Tuesday, March 29, 2011

It Started with the Dog


I have always been a pretty sound sleeper; insomnia is just not my problem, except when something is really bothering me. However, during the last two months I have had trouble sleeping on numerous occasions, and not for one reason but for a series of things.

It really started last year, with our almost-6-year-old dog, Lily. She had been slowing down for a while, but near year end she developed two large lumps nearly the size of tennis balls in her jowls. We took her to the vet for a biopsy, and when I picked her up, he told me what he suspected: cancer. However, when the results came back, it was a nasty infection, not cancer. We thought she had dodged a bullet.

She had to go through a long course of antibiotics. Because she would not eat consistently, we couldn't get her to take pills, so we forced liquid antibiotics into her mouth. She gagged on them, and she hated it, but she was pretty good about it. I think our other dog, Jackson, would have bitten us. When the first antibiotics ran out, the infection was not quite gone, so we had to keep giving them to her another week.
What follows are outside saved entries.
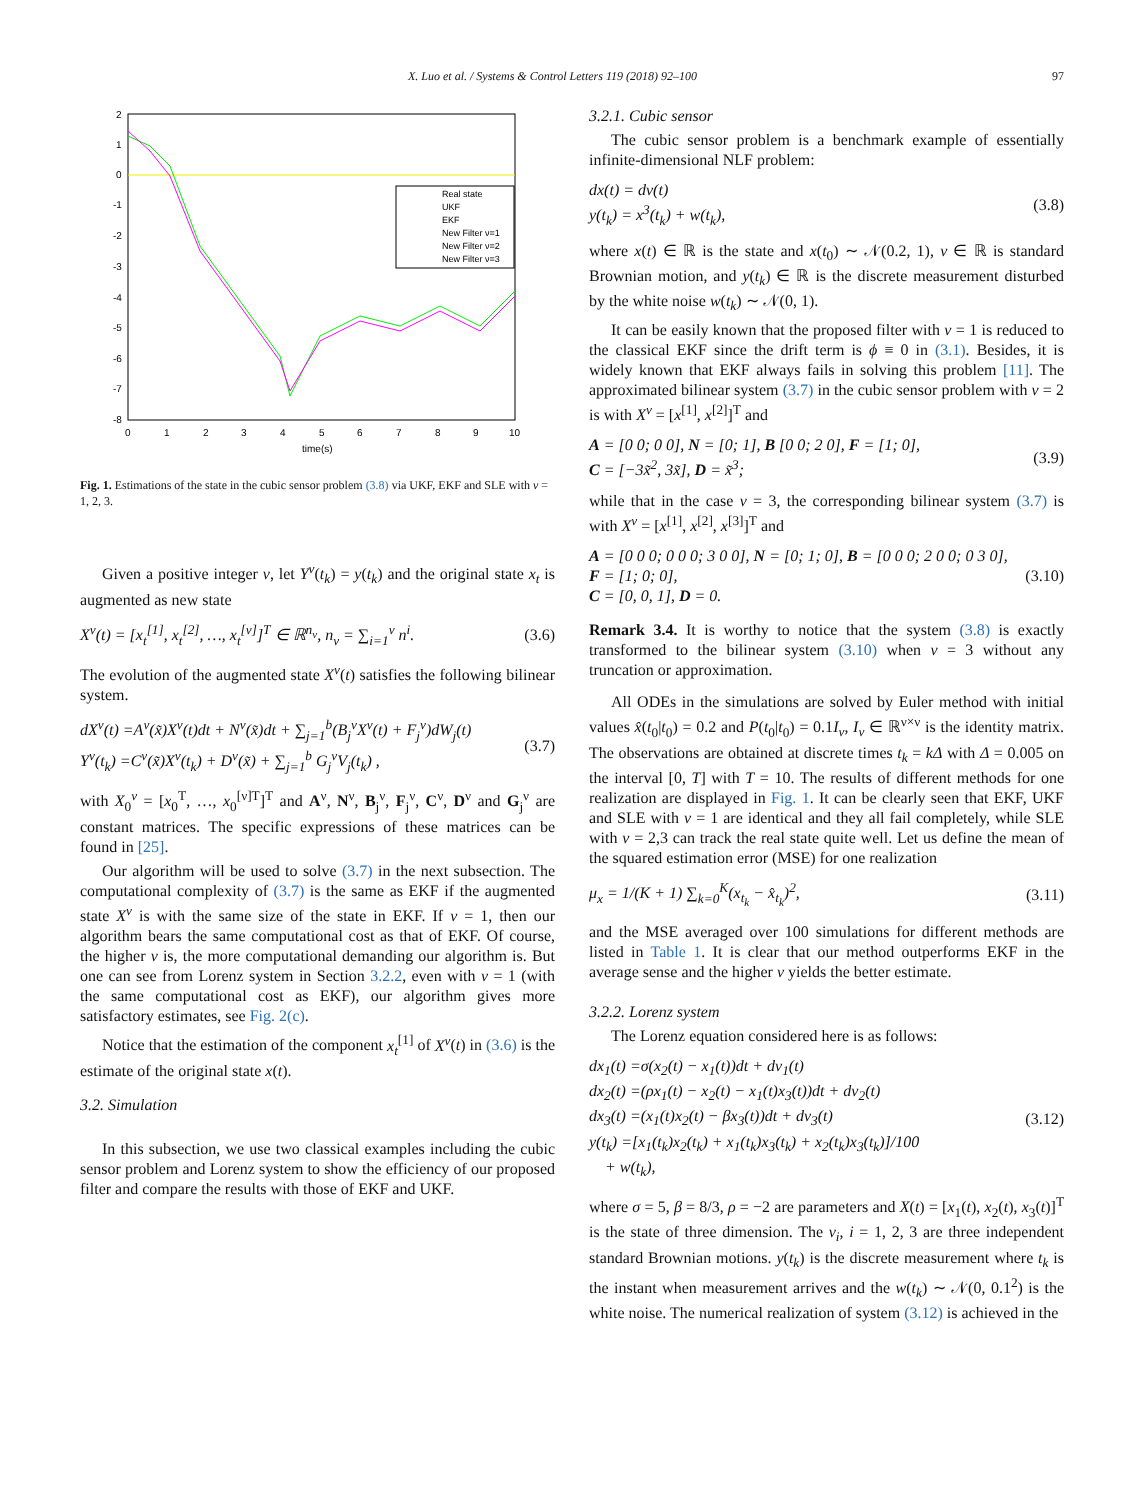X. Luo et al. / Systems & Control Letters 119 (2018) 92–100 97
2
1
0
-1
-2
-3
-4
-5
-6
-7
-8
0
1
2
3
4
5
6
7
8
9
10
time(s)
Real state
UKF
EKF
New Filter ν=1
New Filter ν=2
New Filter ν=3
Fig. 1. Estimations of the state in the cubic sensor problem (3.8) via UKF, EKF and SLE with ν = 1, 2, 3.
Given a positive integer ν, let Y<sup>ν</sup>(t<sub>k</sub>) = y(t<sub>k</sub>) and the original state x<sub>t</sub> is augmented as new state
X<sup>ν</sup>(t) = [x<sub>t</sub><sup>[1]</sup>, x<sub>t</sub><sup>[2]</sup>, …, x<sub>t</sub><sup>[ν]</sup>]<sup>T</sup> ∈ ℝ<sup>n<sub>ν</sub></sup>, n<sub>ν</sub> = ∑<sub>i=1</sub><sup>ν</sup> n<sup>i</sup>. (3.6)
The evolution of the augmented state X<sup>ν</sup>(t) satisfies the following bilinear system.
dX<sup>ν</sup>(t) =A<sup>ν</sup>(x̃)X<sup>ν</sup>(t)dt + N<sup>ν</sup>(x̃)dt + ∑<sub>j=1</sub><sup>b</sup>(B<sub>j</sub><sup>ν</sup>X<sup>ν</sup>(t) + F<sub>j</sub><sup>ν</sup>)dW<sub>j</sub>(t)
Y<sup>ν</sup>(t<sub>k</sub>) =C<sup>ν</sup>(x̃)X<sup>ν</sup>(t<sub>k</sub>) + D<sup>ν</sup>(x̃) + ∑<sub>j=1</sub><sup>b</sup> G<sub>j</sub><sup>ν</sup>V<sub>j</sub>(t<sub>k</sub>) , (3.7)
with X<sub>0</sub><sup>ν</sup> = [x<sub>0</sub><sup>T</sup>, …, x<sub>0</sub><sup>[ν]T</sup>]<sup>T</sup> and A<sup>ν</sup>, N<sup>ν</sup>, B<sub>j</sub><sup>ν</sup>, F<sub>j</sub><sup>ν</sup>, C<sup>ν</sup>, D<sup>ν</sup> and G<sub>j</sub><sup>ν</sup> are constant matrices. The specific expressions of these matrices can be found in [25].
Our algorithm will be used to solve (3.7) in the next subsection. The computational complexity of (3.7) is the same as EKF if the augmented state X<sup>ν</sup> is with the same size of the state in EKF. If ν = 1, then our algorithm bears the same computational cost as that of EKF. Of course, the higher ν is, the more computational demanding our algorithm is. But one can see from Lorenz system in Section 3.2.2, even with ν = 1 (with the same computational cost as EKF), our algorithm gives more satisfactory estimates, see Fig. 2(c).
Notice that the estimation of the component x<sub>t</sub><sup>[1]</sup> of X<sup>ν</sup>(t) in (3.6) is the estimate of the original state x(t).
3.2. Simulation
In this subsection, we use two classical examples including the cubic sensor problem and Lorenz system to show the efficiency of our proposed filter and compare the results with those of EKF and UKF.
3.2.1. Cubic sensor
The cubic sensor problem is a benchmark example of essentially infinite-dimensional NLF problem:
dx(t) = dv(t)
y(t<sub>k</sub>) = x<sup>3</sup>(t<sub>k</sub>) + w(t<sub>k</sub>), (3.8)
where x(t) ∈ ℝ is the state and x(t<sub>0</sub>) ∼ 𝒩(0.2, 1), v ∈ ℝ is standard Brownian motion, and y(t<sub>k</sub>) ∈ ℝ is the discrete measurement disturbed by the white noise w(t<sub>k</sub>) ∼ 𝒩(0, 1).
It can be easily known that the proposed filter with ν = 1 is reduced to the classical EKF since the drift term is ϕ ≡ 0 in (3.1). Besides, it is widely known that EKF always fails in solving this problem [11]. The approximated bilinear system (3.7) in the cubic sensor problem with ν = 2 is with X<sup>ν</sup> = [x<sup>[1]</sup>, x<sup>[2]</sup>]<sup>T</sup> and
A = [0 0; 0 0], N = [0; 1], B [0 0; 2 0], F = [1; 0],
C = [−3x̃<sup>2</sup>, 3x̃], D = x̃<sup>3</sup>; (3.9)
while that in the case ν = 3, the corresponding bilinear system (3.7) is with X<sup>ν</sup> = [x<sup>[1]</sup>, x<sup>[2]</sup>, x<sup>[3]</sup>]<sup>T</sup> and
A = [0 0 0; 0 0 0; 3 0 0], N = [0; 1; 0], B = [0 0 0; 2 0 0; 0 3 0],
F = [1; 0; 0],
C = [0, 0, 1], D = 0. (3.10)
Remark 3.4. It is worthy to notice that the system (3.8) is exactly transformed to the bilinear system (3.10) when ν = 3 without any truncation or approximation.
All ODEs in the simulations are solved by Euler method with initial values x̂(t<sub>0</sub>|t<sub>0</sub>) = 0.2 and P(t<sub>0</sub>|t<sub>0</sub>) = 0.1I<sub>ν</sub>, I<sub>ν</sub> ∈ ℝ<sup>ν×ν</sup> is the identity matrix. The observations are obtained at discrete times t<sub>k</sub> = kΔ with Δ = 0.005 on the interval [0, T] with T = 10. The results of different methods for one realization are displayed in Fig. 1. It can be clearly seen that EKF, UKF and SLE with ν = 1 are identical and they all fail completely, while SLE with ν = 2,3 can track the real state quite well. Let us define the mean of the squared estimation error (MSE) for one realization
μ<sub>x</sub> = 1/(K + 1) ∑<sub>k=0</sub><sup>K</sup>(x<sub>t<sub>k</sub></sub> − x̂<sub>t<sub>k</sub></sub>)<sup>2</sup>, (3.11)
and the MSE averaged over 100 simulations for different methods are listed in Table 1. It is clear that our method outperforms EKF in the average sense and the higher ν yields the better estimate.
3.2.2. Lorenz system
The Lorenz equation considered here is as follows:
dx<sub>1</sub>(t) =σ(x<sub>2</sub>(t) − x<sub>1</sub>(t))dt + dv<sub>1</sub>(t)
dx<sub>2</sub>(t) =(ρx<sub>1</sub>(t) − x<sub>2</sub>(t) − x<sub>1</sub>(t)x<sub>3</sub>(t))dt + dv<sub>2</sub>(t)
dx<sub>3</sub>(t) =(x<sub>1</sub>(t)x<sub>2</sub>(t) − βx<sub>3</sub>(t))dt + dv<sub>3</sub>(t)
y(t<sub>k</sub>) =[x<sub>1</sub>(t<sub>k</sub>)x<sub>2</sub>(t<sub>k</sub>) + x<sub>1</sub>(t<sub>k</sub>)x<sub>3</sub>(t<sub>k</sub>) + x<sub>2</sub>(t<sub>k</sub>)x<sub>3</sub>(t<sub>k</sub>)]/100
+ w(t<sub>k</sub>), (3.12)
where σ = 5, β = 8/3, ρ = −2 are parameters and X(t) = [x<sub>1</sub>(t), x<sub>2</sub>(t), x<sub>3</sub>(t)]<sup>T</sup> is the state of three dimension. The v<sub>i</sub>, i = 1, 2, 3 are three independent standard Brownian motions. y(t<sub>k</sub>) is the discrete measurement where t<sub>k</sub> is the instant when measurement arrives and the w(t<sub>k</sub>) ∼ 𝒩(0, 0.1<sup>2</sup>) is the white noise. The numerical realization of system (3.12) is achieved in the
But we figured she would get through it, and then she would be fine.

While we were giving her antibiotics, she almost completely lost her appetite, and she began to lose a lot of weight. When we finally finished the medicine, we thought she would regain her appetite and energy. Instead, she was very lethargic and would go a day or two without eating anything. We started feeding her different kinds of dog food, slices of ham, anything to get her to eat. Finally, we took her back to the vet and said that something was still wrong.

The vet took a blood sample and did an ultrasound, and the results didn't look good: probable lymphoma. About that time, we went on a short vacation and left the dogs in a kennel. The kennel owners transferred Lily to an indoor kennel, because she just couldn't function at the place she has always stayed. That week we took her back for the definitive test: an ultrasound-guided biopsy. The results removed any doubt; lymphoma, very advanced, in several places.

Jackie asked the vet how we would know when it was time to let Lily go. He said that she would lose energy, not want to eat, and have trouble breathing. By that time she had been displaying all those symptoms for weeks. We just figured we would keep her alive as long as she could function reasonably. We have a long set of stairs, and I said that when she couldn't climb them anymore, it might be time. But toward the end, I carried her up the stairs many times.

Lily started having seizures. She appeared confused at times, would walk into a corner and then just stop, like she wasn't sure how she got there. We managed to get her to eat by feeding her hamburger the last few days. We tried to keep her alive. At night she would stand up or sit up part of the time, and we could hear her panting. She got in the habit of standing beside the bed next to Jackie, and Jackie would spend part of the night petting her. I went to bed every night for a week wondering if Lily would be dead by morning, but she was always still there.

One day Jackie called me at work because Lily had a major seizure. I was in a meeting, so by the time I called back, everything was better. Still, I warned my friend John at work that I might be in late the next day, because I might be taking the dog to the vet in the morning.

That night, Lily had a very rough time. She was up and moving around, coming over to Jackie, breathing hard. She pooped on the floor in our room four times, something she had not done before that night. She had a bad case of diarrhea. Once during the night Jackie let her out back, and Lily climbed all the way up the stairs one last time, though I had not thought she could. By morning, we knew it was time.

I called the vet. We had the option of getting an appointment and staying with her or just dropping her off. It was hard enough dropping her off; I did not want to watch her die. I did not intend to ask for her ashes back, but Jarrod asked me to get them, and I wasn't going to deny him that. I took her to the vet and composed myself in the car before I took her in. I held it together pretty well at the vet, considering that I have trouble keeping my emotions in check. They asked if I wanted to go back with Lily and say a last goodbye. I said no. As they took her back, I looked the other way, out the window. I stood there and waited until they brought me her leash and collar, took them and left.

Yesterday, we picked up her ashes. I'm glad we have them. All that's left of her fits in a small urn. I loaded a picture of her when she was just a puppy on my desktop at work. The picture says 3/06/2005 on it; she was just a few weeks old. She made it to her sixth birthday, but not much longer.

I miss her more than I thought I would.